December 1st, 2011 at 3:26 pm
@ Mike — Thanks for catching my editorial oversight. I’ve corrected the story by identifying him as Officer Todd Carlson, who more or less appointed himself the lead investigator in this case (for what appear to be self-interested reasons). Thanks again.
December 1st, 2011 at 11:09 pm
@Paul is right. I like watching Law & Order but it is heavy heavy propeganda that blatantly tells us ‘only the guilty ask for a lawyer’ and good people want to hell the police by telling them everything. According to these cop style shows the police sincerely want to just put away the bad guys and feel guilty when they ate wrong but Reality is MUCH much different.

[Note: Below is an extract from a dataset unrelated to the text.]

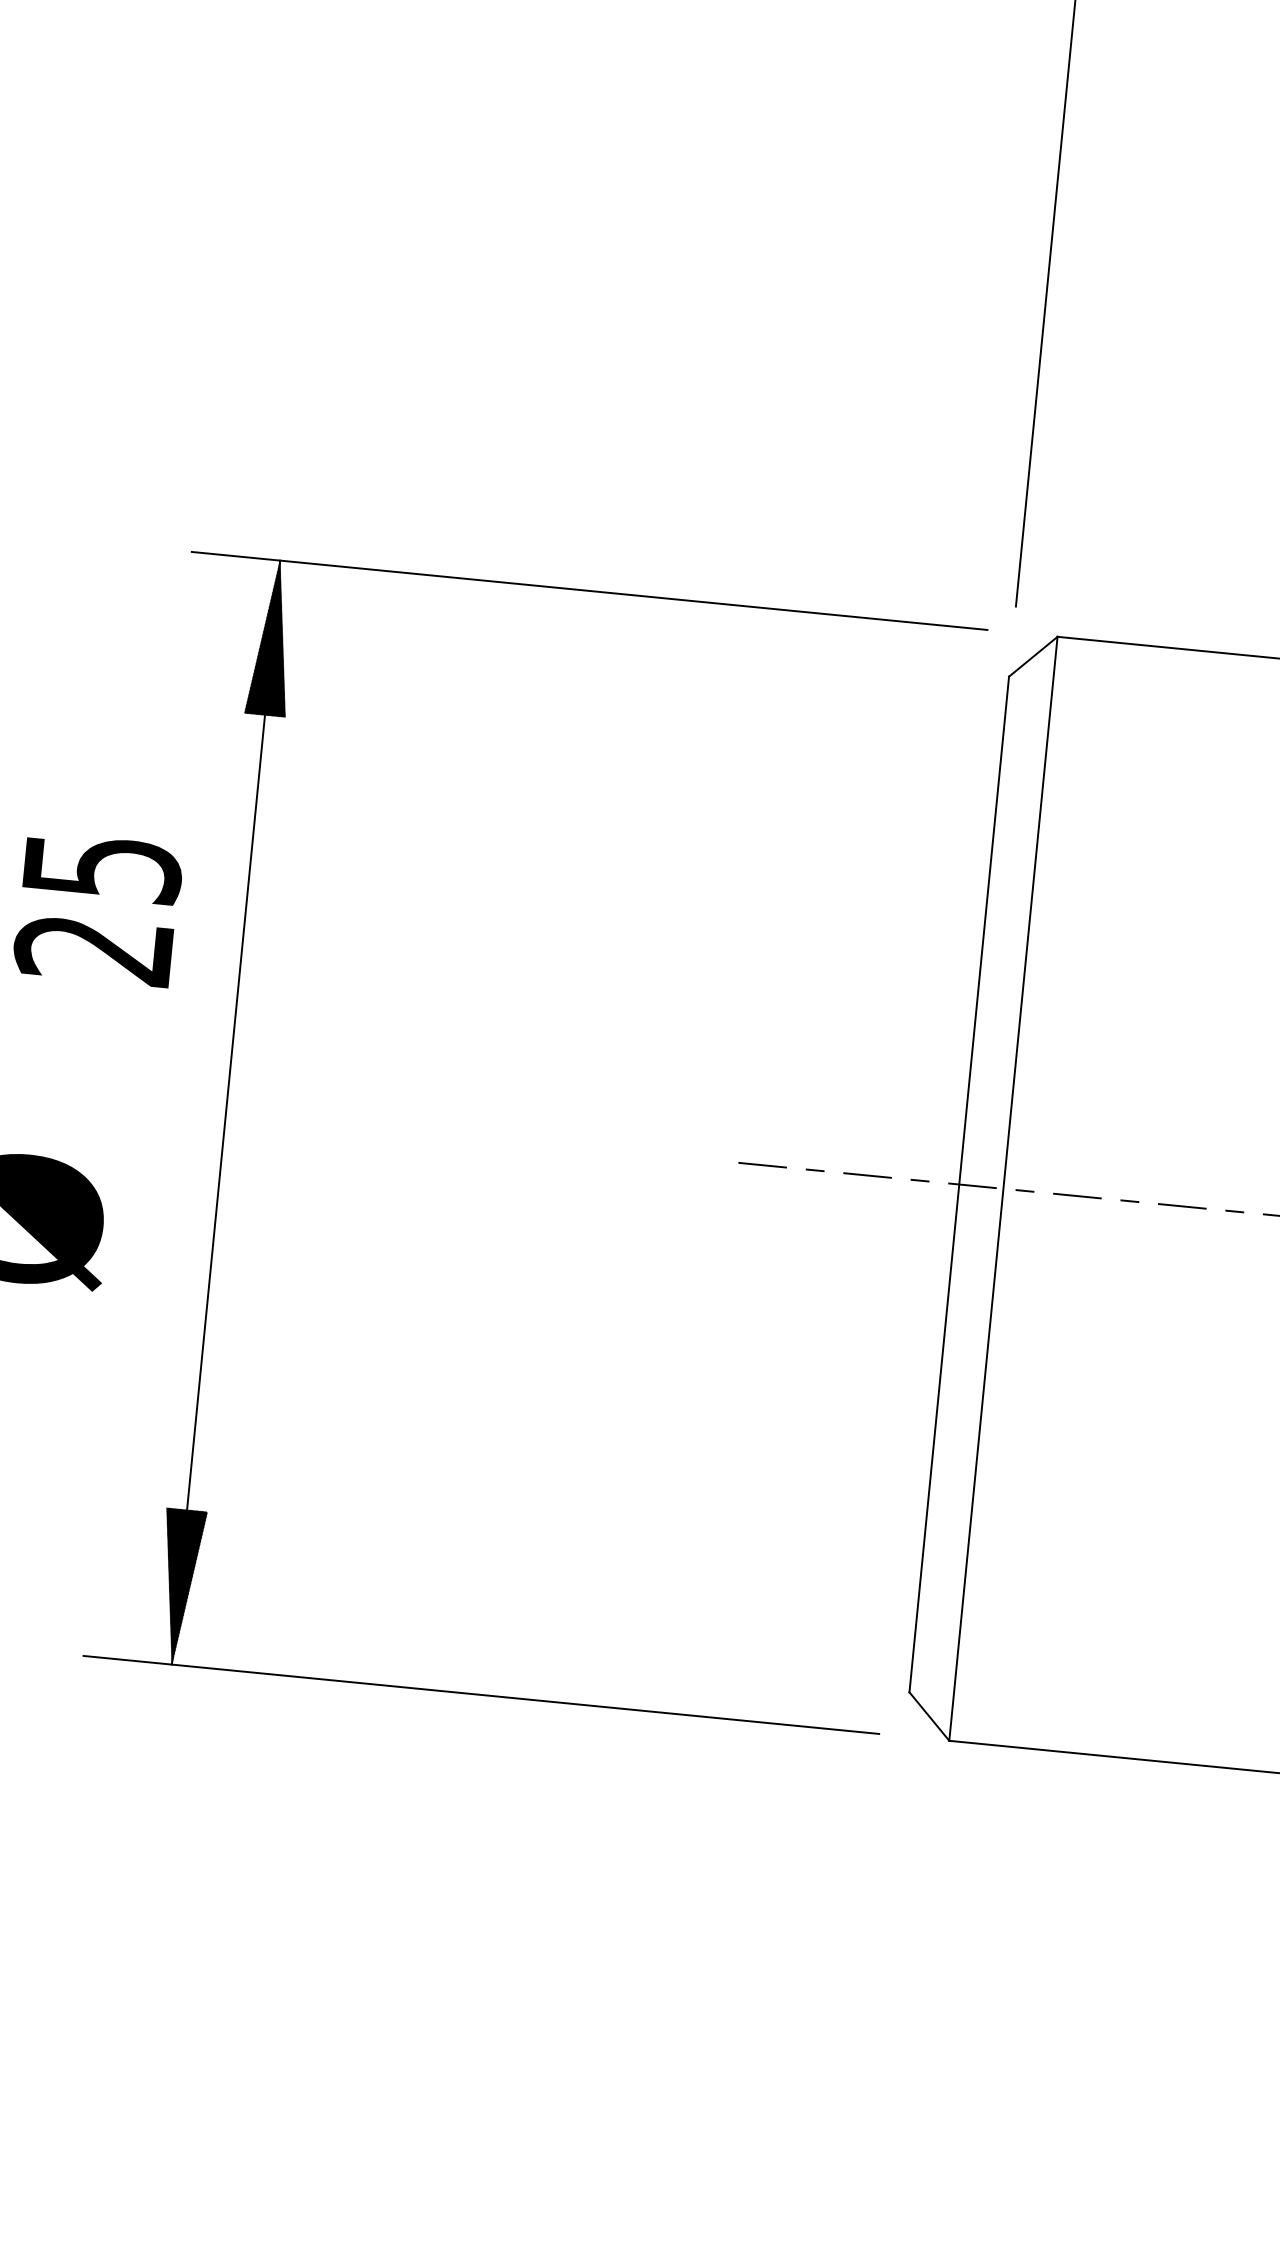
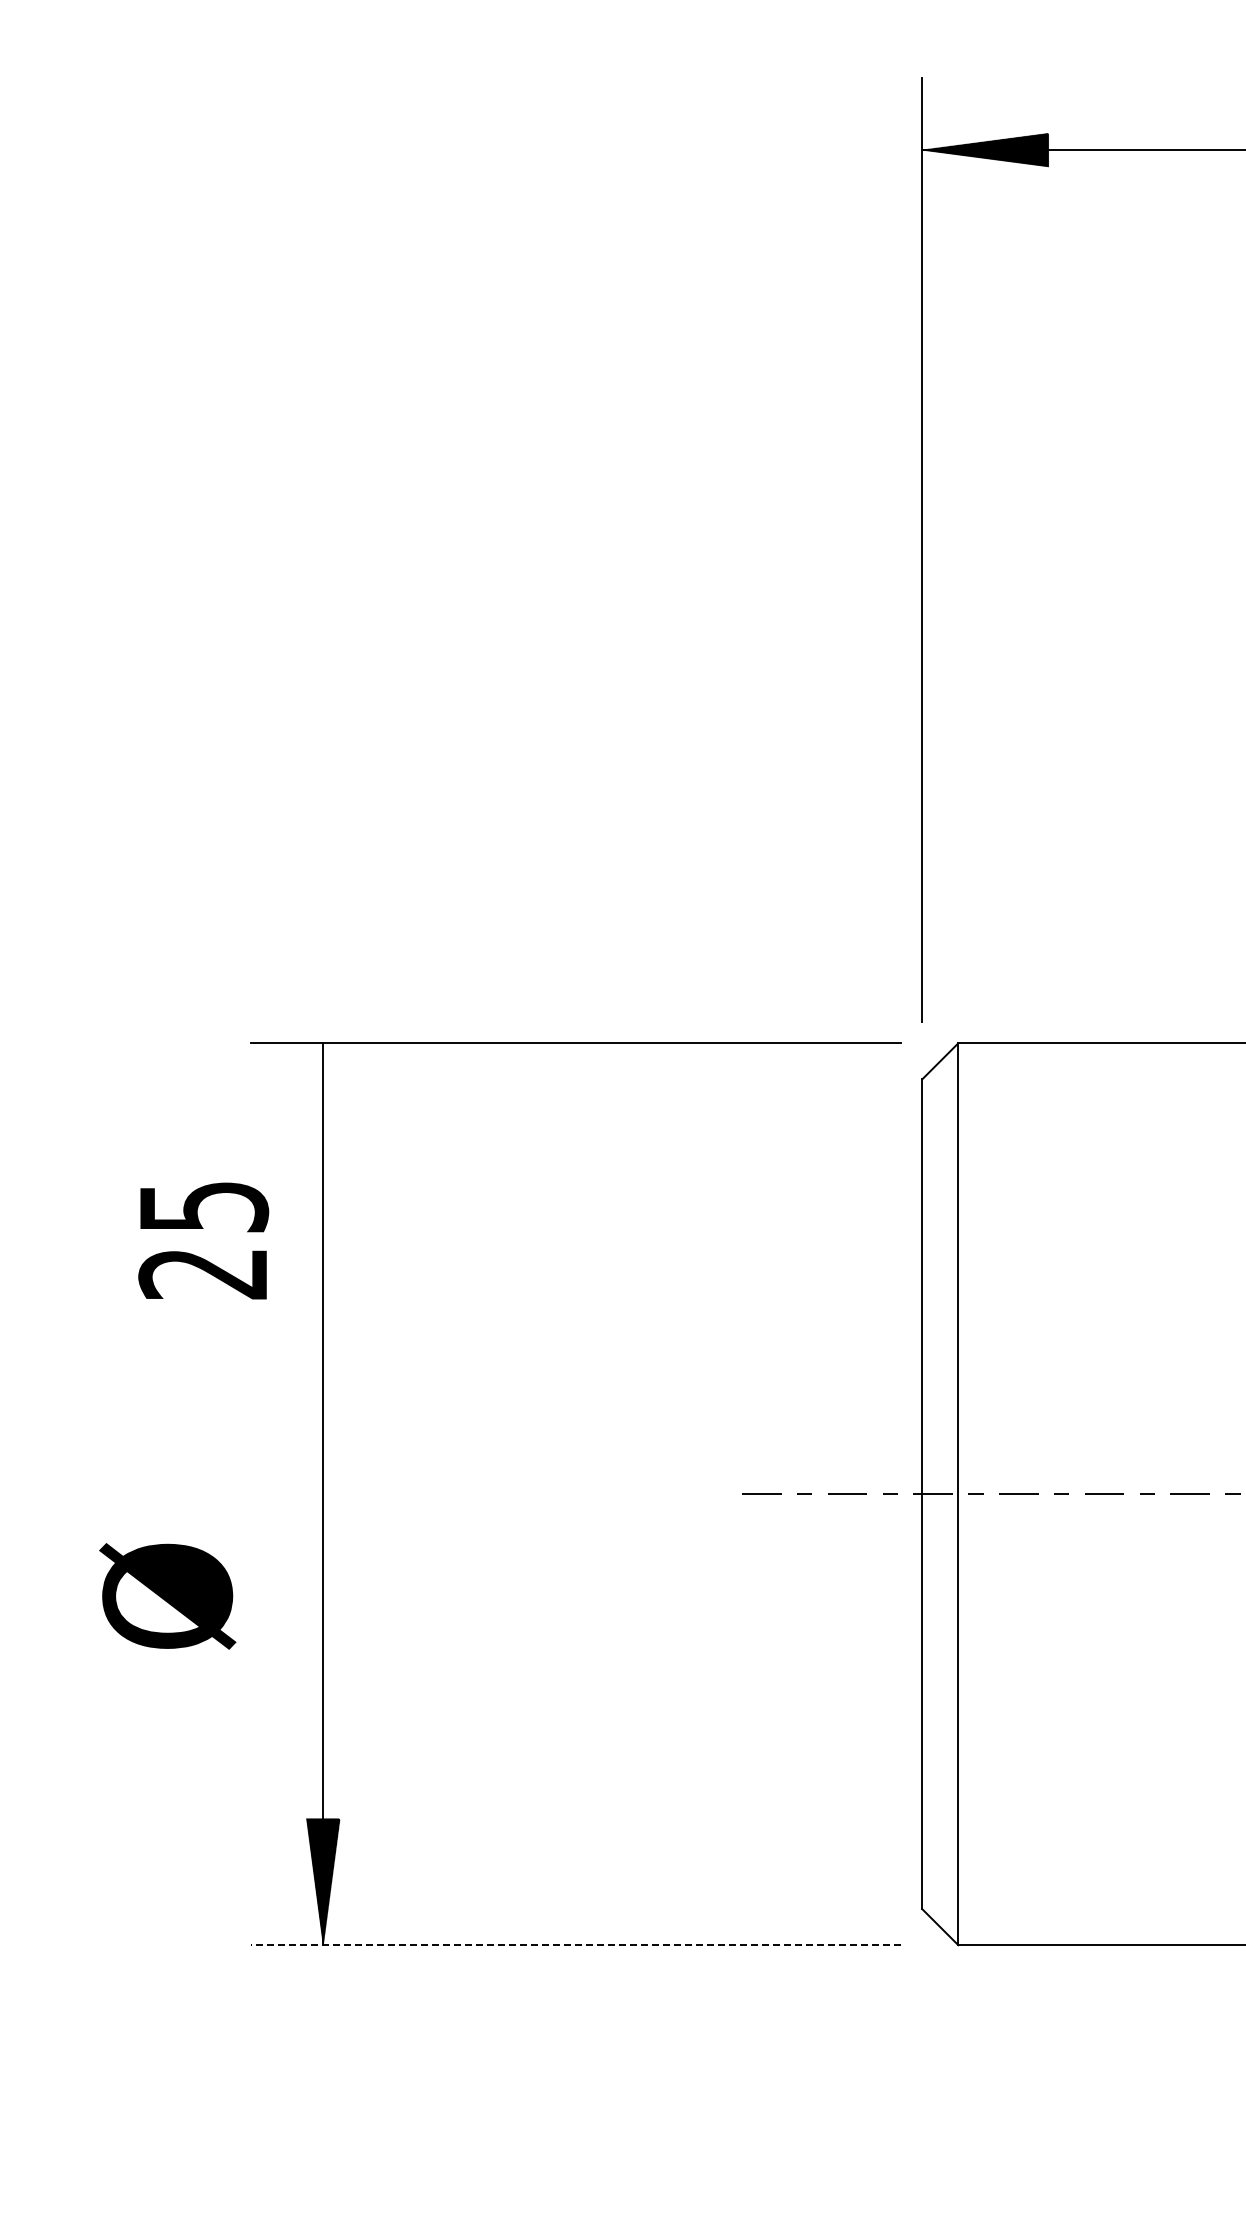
hatch: (271, 637) -> (322, 1106), removed
text: (98, 908) -> (203, 1240), moved
line: (481, 1695) -> (576, 1945), solid -> dashed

December 2nd, 2011 at 7:19 pm
Nelson,
The CSI series are just as bad:
Cops: We need to swab a DNA sample from your mouth to clear you
Suspect: Duhhh! OK! AAAAAHHHHHHHH!!
Hate that show.
January 2nd, 2012 at 9:34 am
Never talk to the cops. They only want to pin a crime on someone. It doesn’t matter who, just someone. They will always violate your civil rights, constitutional rights in trying to get a confession. NEVER talk to them. NEVER agree to a search. Get your lawyer at your side before you say anything, ever!